The histone genes are occupied by a conserved nuclear body called the Histone Locus Body (HLB). The HLB initiates early during animal development and is maintained throughout a dividing cell’s lifetime. We aim to define the signals and molecular interactions that ensure the HLB specifically targets the histone genes. 

The human genome carries 61 replication-dependent histone genes, while the Drosophila melanogaster genome carries ~500. Members of these gene families must be co-regulated to carefully control histone output. We aim to determine how individual histone genes may be regulated separately or together.

Although developmental and cell cycle histone regulatory patterns are similar between animals, the mechanisms through which histone regulation is accomplished vary dramatically, even between closely related species. Yet, histone misregulation leads to various diseases, including cancers. We aim to explain the paradox of how regulatory mechanisms evolve rapidly if even slight perturbations are deadly.

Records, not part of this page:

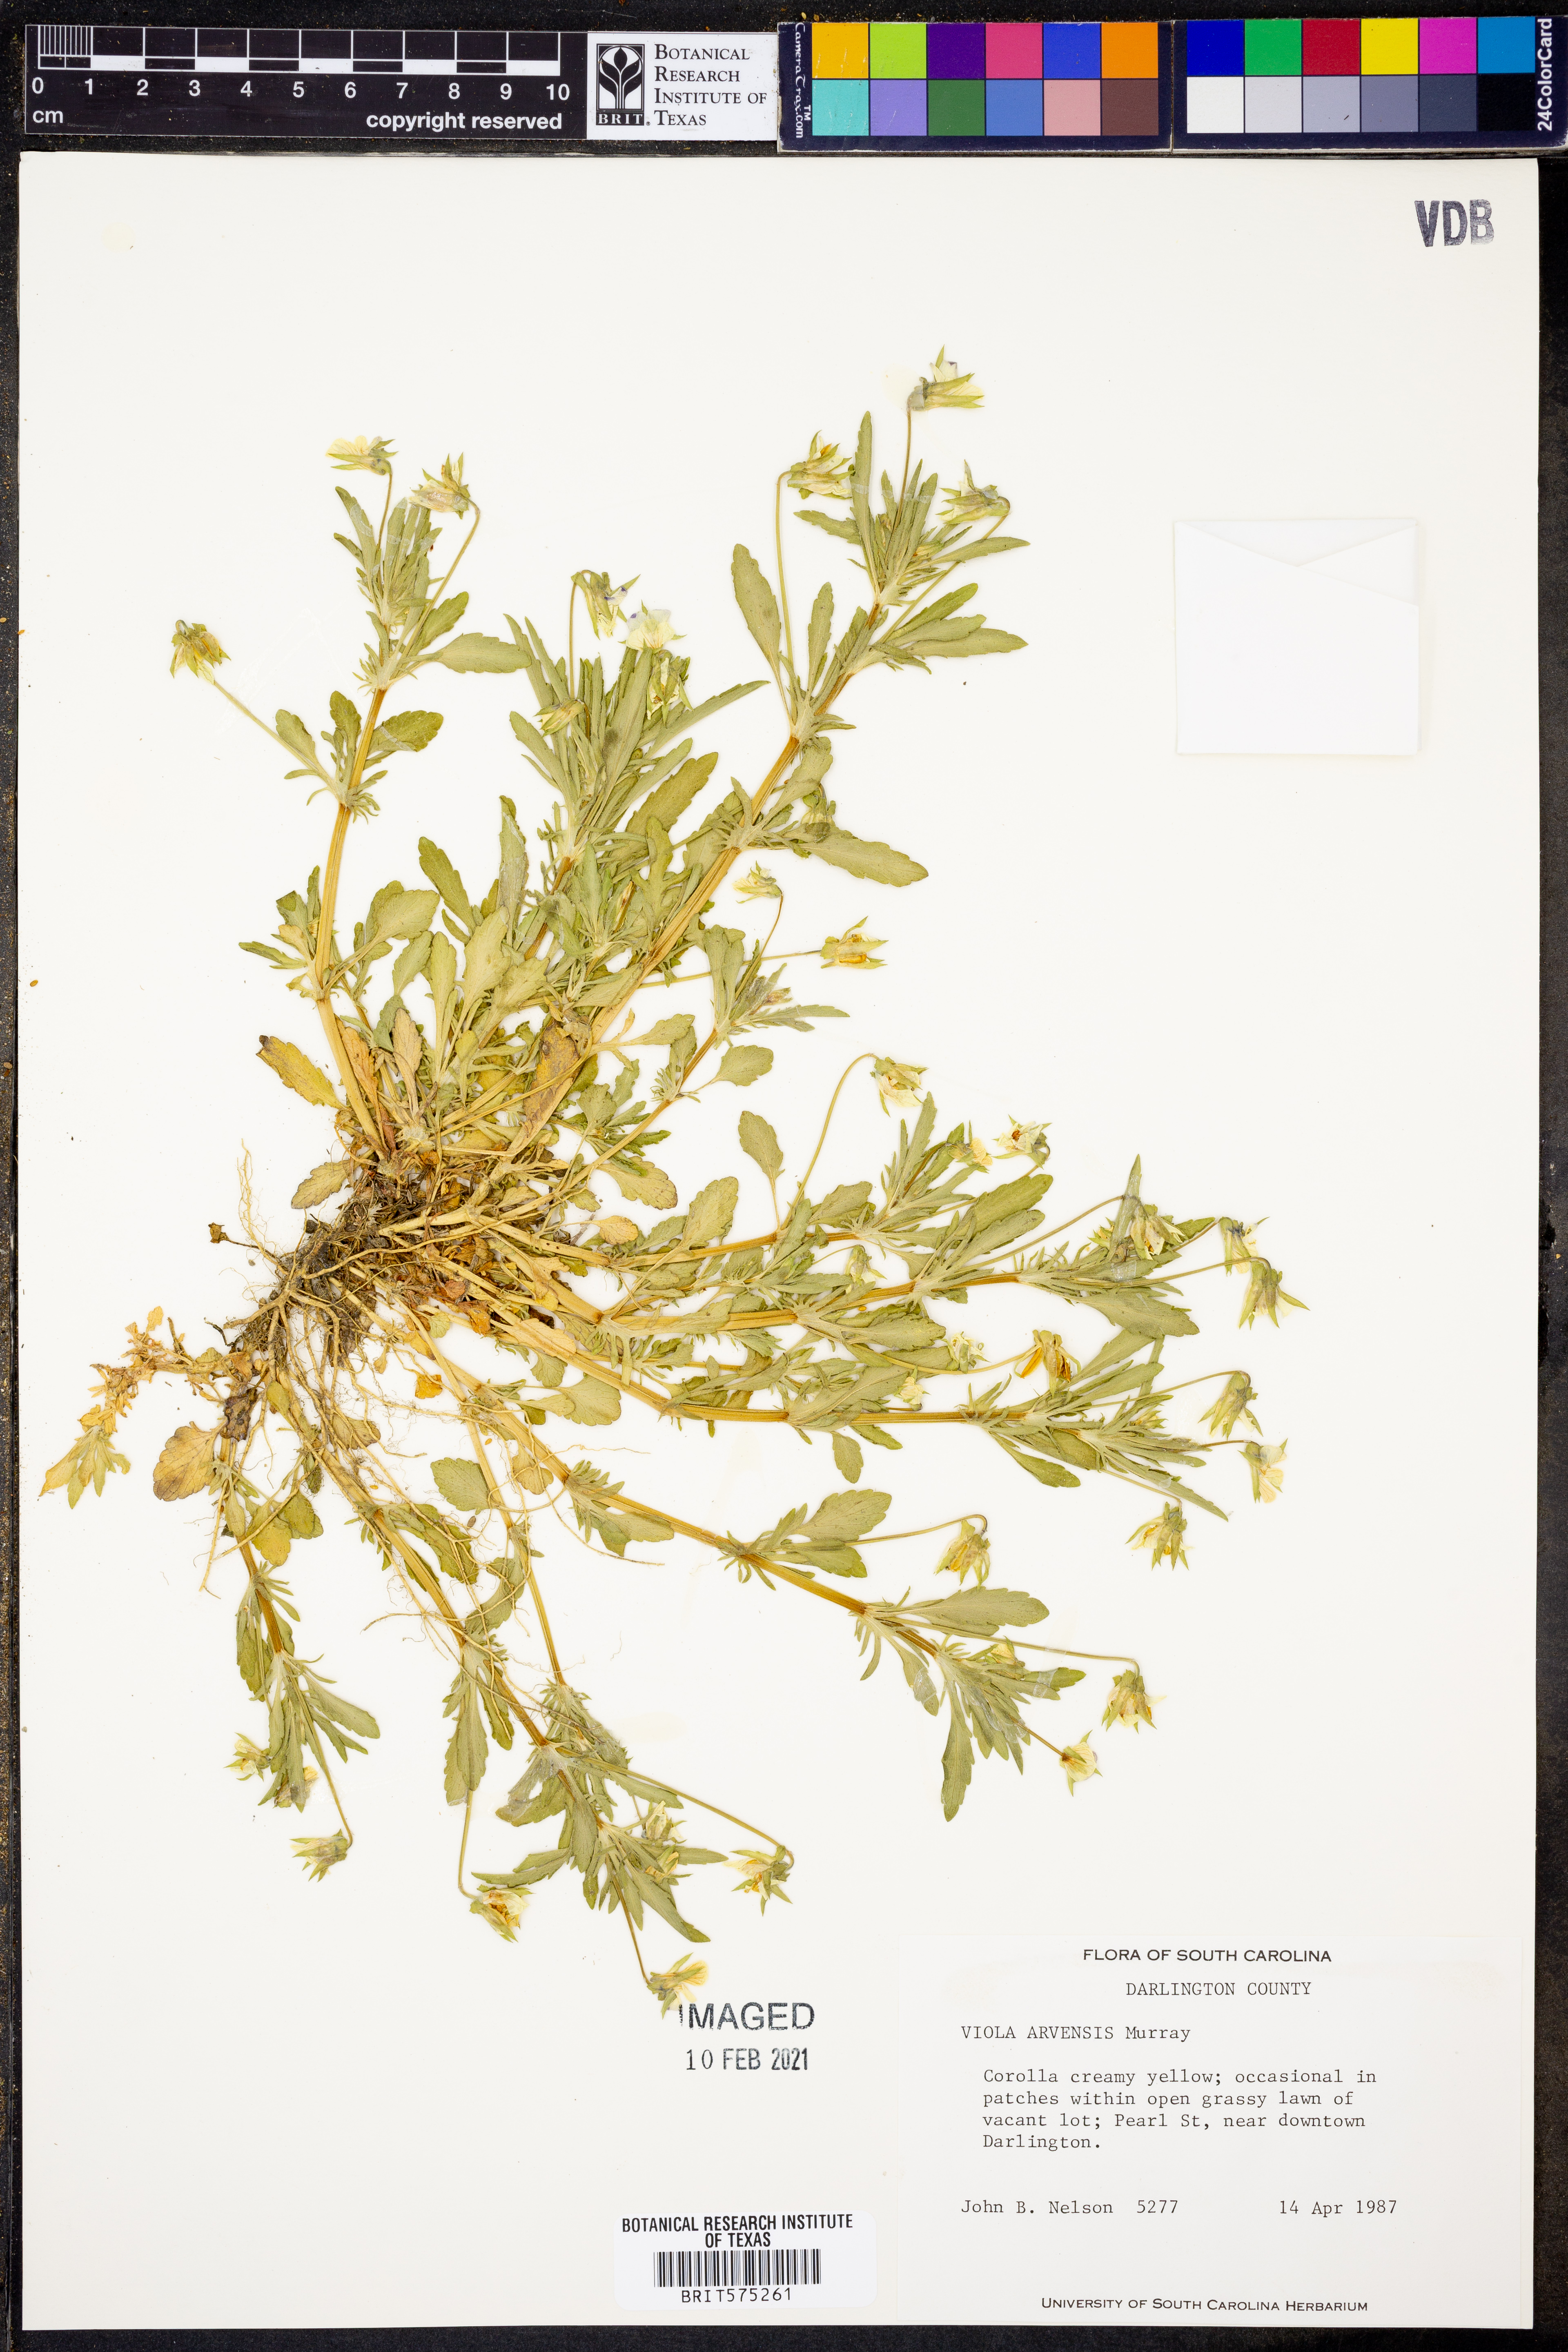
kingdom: Plantae
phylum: Tracheophyta
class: Magnoliopsida
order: Malpighiales
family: Violaceae
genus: Viola
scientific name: Viola arvensis
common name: Field pansy
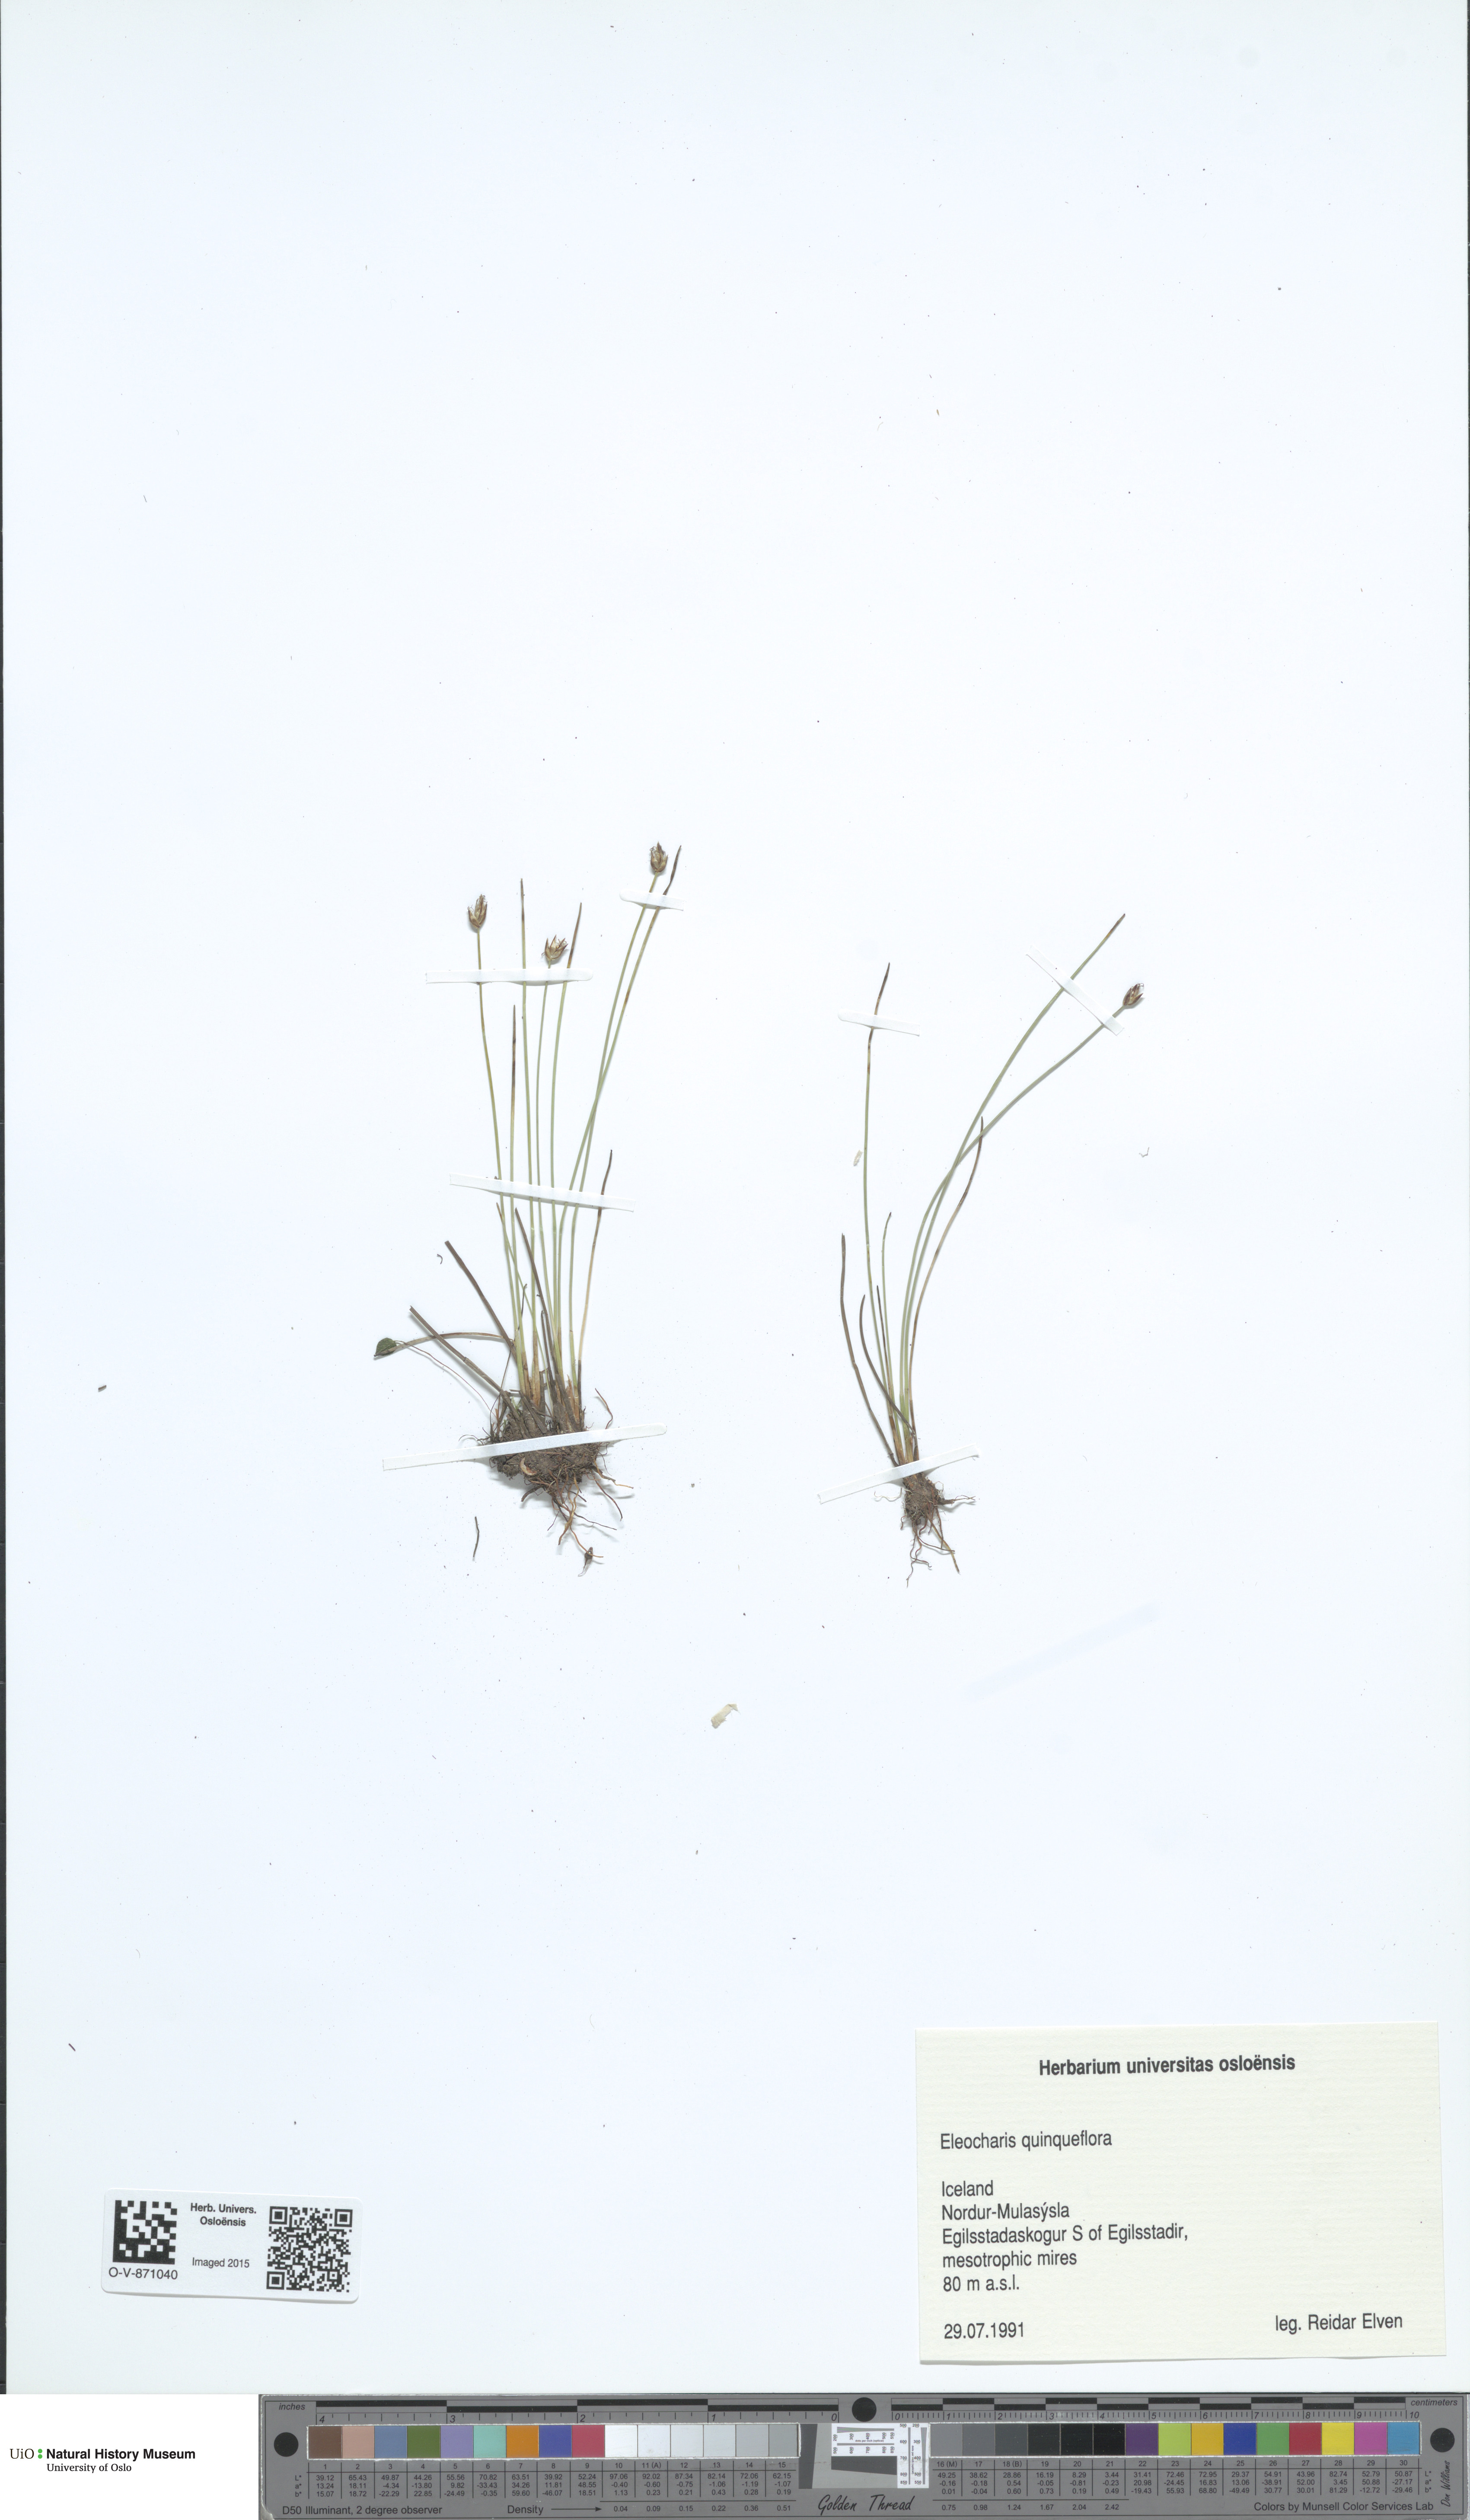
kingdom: Plantae
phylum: Tracheophyta
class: Liliopsida
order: Poales
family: Cyperaceae
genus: Eleocharis
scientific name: Eleocharis quinqueflora
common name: Few-flowered spike-rush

The five histone genes, which must be coordinately regulated, are clustered into a single locus (pink) in D. melanogaster (there are two loci in the human genome). Because the cell requires a huge number of histone proteins at certain times during the cell cycle, there are many copies of the histone genes, arranged in tandem.

We use classical genetics, modern genomics, and biochemical assays to identify cis elements, trans factors, and organizational elements responsible for the coordinated regulation of the histone genes.

Genes are regulated through a variety of mechanisms, including how the DNA is compacted around histone proteins. Chromatin domains are often established during embryogenesis, setting up critical gene regulation throughout development. 

We use genomic techniques to study how chromatin domains are initiated in the embryo and maintained throughout development of D. melanogaster.

The histone locus attracts a variety of regulatory factors that are critical to proper production and processing of histone transcripts. Collectively, these form a structure around the locus known at the Histone Locus Body (HLB), which establishes a regulatory chromatin domain.

We are studying how the HLB forms at the correct genomic location, how various factors are recruited, and how this leads to proper histone locus regulation.